Using the record review below, answer:
1. For what year's Vienna production was the score cut down?
2. Where in the Séguidillas is there a bad splice?
3. Whose violin solo floats over the big Adagio?

Text block below:

The extent of John Lanchbery's ministrations as "arranger" is left unclear; perhaps he simply cut down the score from the five-act 1871 Bolshoi edition version for the 1966 Vienna production. At the podium, the veteran Lanchbery captures the music's rhythmic lilt nicely. In a few of the waltzes - the Act I Pas de deux, the Act III Entreé - the climaxes feel heavy-handed, but the rhythmic pointing remains clear

Lanchbery also manages to project the score's varied orchestral palette, even through one of those bad old EMI recordings of the 1970s that blankets the orchestra in an aggressive resonance, and then attempts to compensate with extensive sectional "spotlighting". On vinyl - and, I admit, on a stereo rig of limited capacity - I remember finding the result bloated, undifferentiated, and pretty much unlistenable. Digital tweaking, however, has sharpened the focus sufficiently that, particularly over headphones, there's enough clarity, and the big, buzzy sonority, while hardly delicate or subtle, is impressive. There's a bad splice about thirty seconds into the Séguidillas, though it would have been hard to manage it better, given this amount of ambience.

The playing of the Melbourne orchestra is not faultless - the tuba solo in the Entrance of Gamache is dicey, and a busy passage in the Entrance of the Matadors threatens to come unstuck - but, in terms of finesse, tonal blend, and rhythmic acumen, these players are leagues ahead of the French orchestra. Reginald Stead's violin solo floats sweetly over the big Adagio.

I can't recommend Mari's Coppélia - I never really understood the fuss, at the time, over his brief series of recordings with the Paris forces. The Don Quixote selection is good, but I don't know that I'd buy the album just to get it. On the other hand, I suppose people have done stranger things at mid-price.

End of Text block.
Dataset content below:

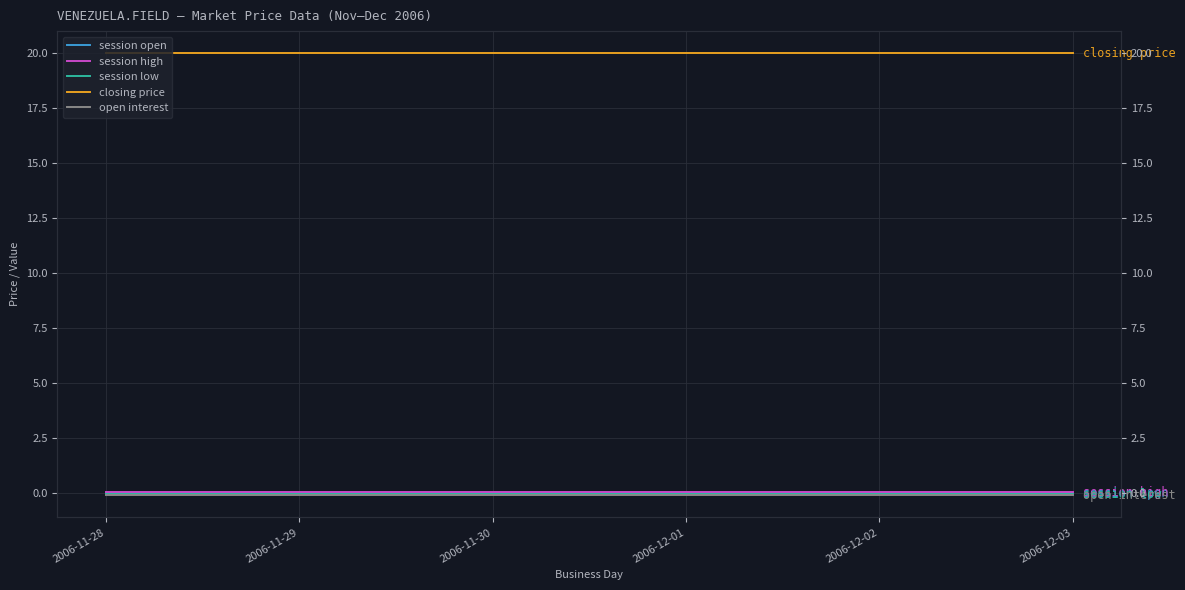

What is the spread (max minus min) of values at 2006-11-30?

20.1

End of Dataset content.
Dataset content below:

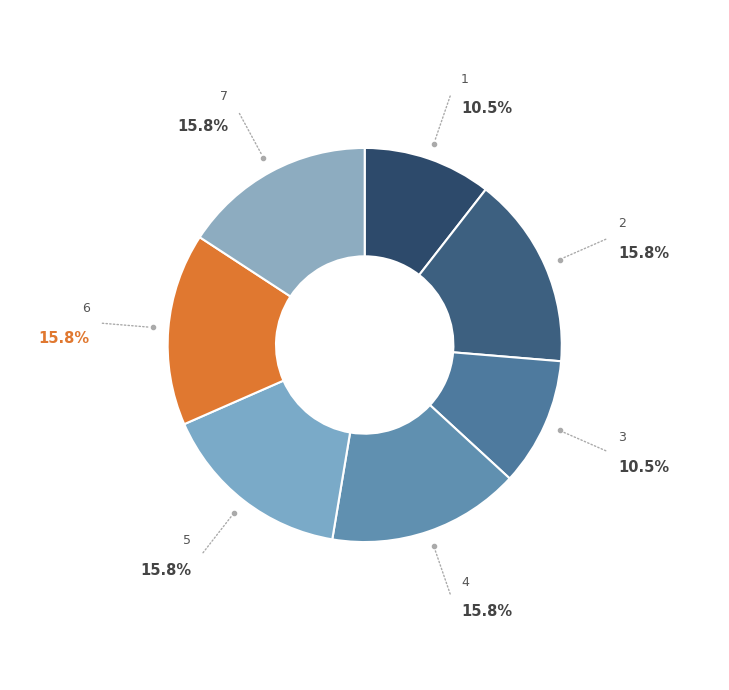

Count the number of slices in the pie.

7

End of Dataset content.

Output of the task ->
1. 1966
2. About thirty seconds in
3. Reginald Stead's